Study text:
━━━━━━━━━━━━━━━━
On August 10, Concerned Citizens filed proof of publication of summons, showing service on July 20, July 27 and August 3. (§ 861.)

The District filed a motion to quash service, contending that the form of publication was improper. On October 10, the court granted the motion, citing defects in the proofs of service.

In the meantime, Concerned Citizens applied ex parte and was granted an extension until November 5 to allow further publication of summons. Additional rounds of publication occurred on October 16, 23 and 30.

On November 5, the District moved to dismiss the action for lack of jurisdiction, based on improper publication of summons. On December 3, Concerned Citizens applied ex parte and was granted another extension, until December 14, to file proof of service.

On December 12, the trial court denied the District's motion to dismiss. The next day, Concerned Citizens filed an ex parte application to extend time for filing proof of publication of summons until December 17. Although the application was denied, a proof of service was filed on December 17, showing publication had occurred on November 30, December 7 and December 14.

Pointing out that Concerned Citizens' proof of publication was filed a day late without court permission, the District moved for reconsideration of the denial of its motion to dismiss. The court agreed to reconsider its prior order but reaffirmed its denial of the motion to dismiss. The District then sought relief in this court by way of petition for writ of mandate and/or prohibition, seeking to overturn the trial court's refusal to dismiss the case. (West Point Fire Protection District v. Superior Court, No. C058426.) We denied the petition without comment on April 30, 2008.

Trial, Judgment and Postjudgment Events

After Concerned Citizens filed a second amended complaint, the case was tried before assigned Judge John E. Griffin, Jr.

The trial court ruled against Concerned Citizens and in favor of the District on all causes of action. The court ruled that "the benefit assessment was legally created and passed, and is determined to be valid."

After entry of judgment, the District moved to recover its attorney fees, either as the prevailing party or as a discovery sanction for the wrongful failure to admit certain requests for admission. The court granted the motion and awarded the District $104,153 in attorney fees, finding that Concerned Citizens had unreasonably denied the District's requests for admissions, thereby requiring the District to defend Concerned Citizens' claims at trial.
━━━━━━━━━━━━━━━━
Required tasks:
1) Return the portion of the case history between "In the meantime, Concerned" and "16, 23 and 30.", inclusive.
2) According to the case history, how much did the court award the District in attorney fees after entry of judgment?
The data records that follow the case history are not required for the tasks.

Data records:
━━━━━━━━━━━━━━━━
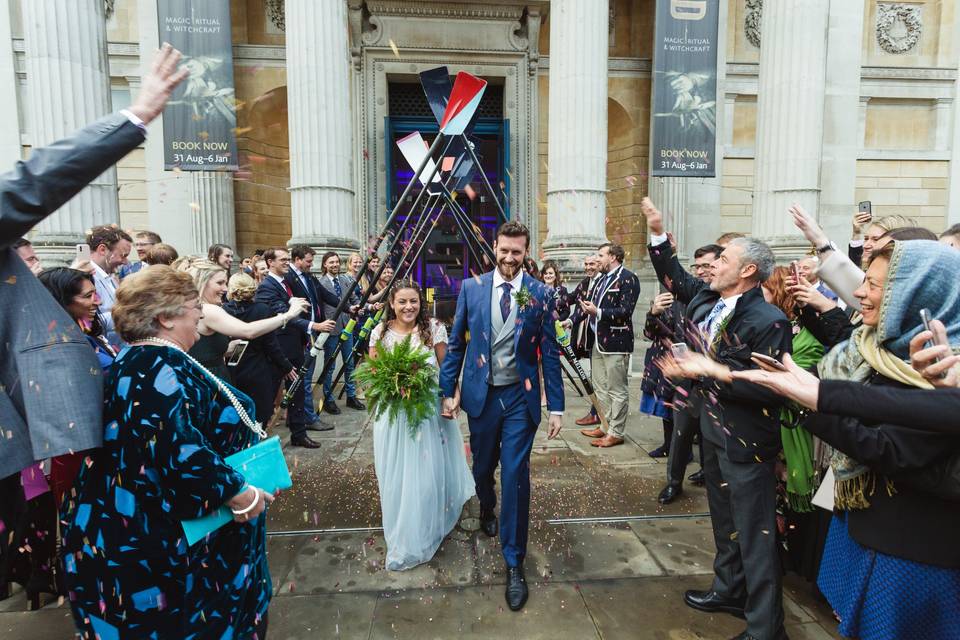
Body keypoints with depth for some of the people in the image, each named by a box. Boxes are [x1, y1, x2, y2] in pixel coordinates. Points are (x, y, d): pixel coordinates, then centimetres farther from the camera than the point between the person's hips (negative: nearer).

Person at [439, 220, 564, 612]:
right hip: (481, 395, 2)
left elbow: (550, 354, -3)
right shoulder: (471, 288, -2)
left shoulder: (540, 294, -5)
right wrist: (448, 391, 1)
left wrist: (556, 407, -4)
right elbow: (456, 344, 3)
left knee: (516, 476, -1)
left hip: (520, 398, -2)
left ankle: (514, 563, 16)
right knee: (482, 467, 19)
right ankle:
━━━━━━━━━━━━━━━━
Answers to the problems:
1)
In the meantime, Concerned Citizens applied ex parte and was granted an extension until November 5 to allow further publication of summons. Additional rounds of publication occurred on October 16, 23 and 30.

2) $104,153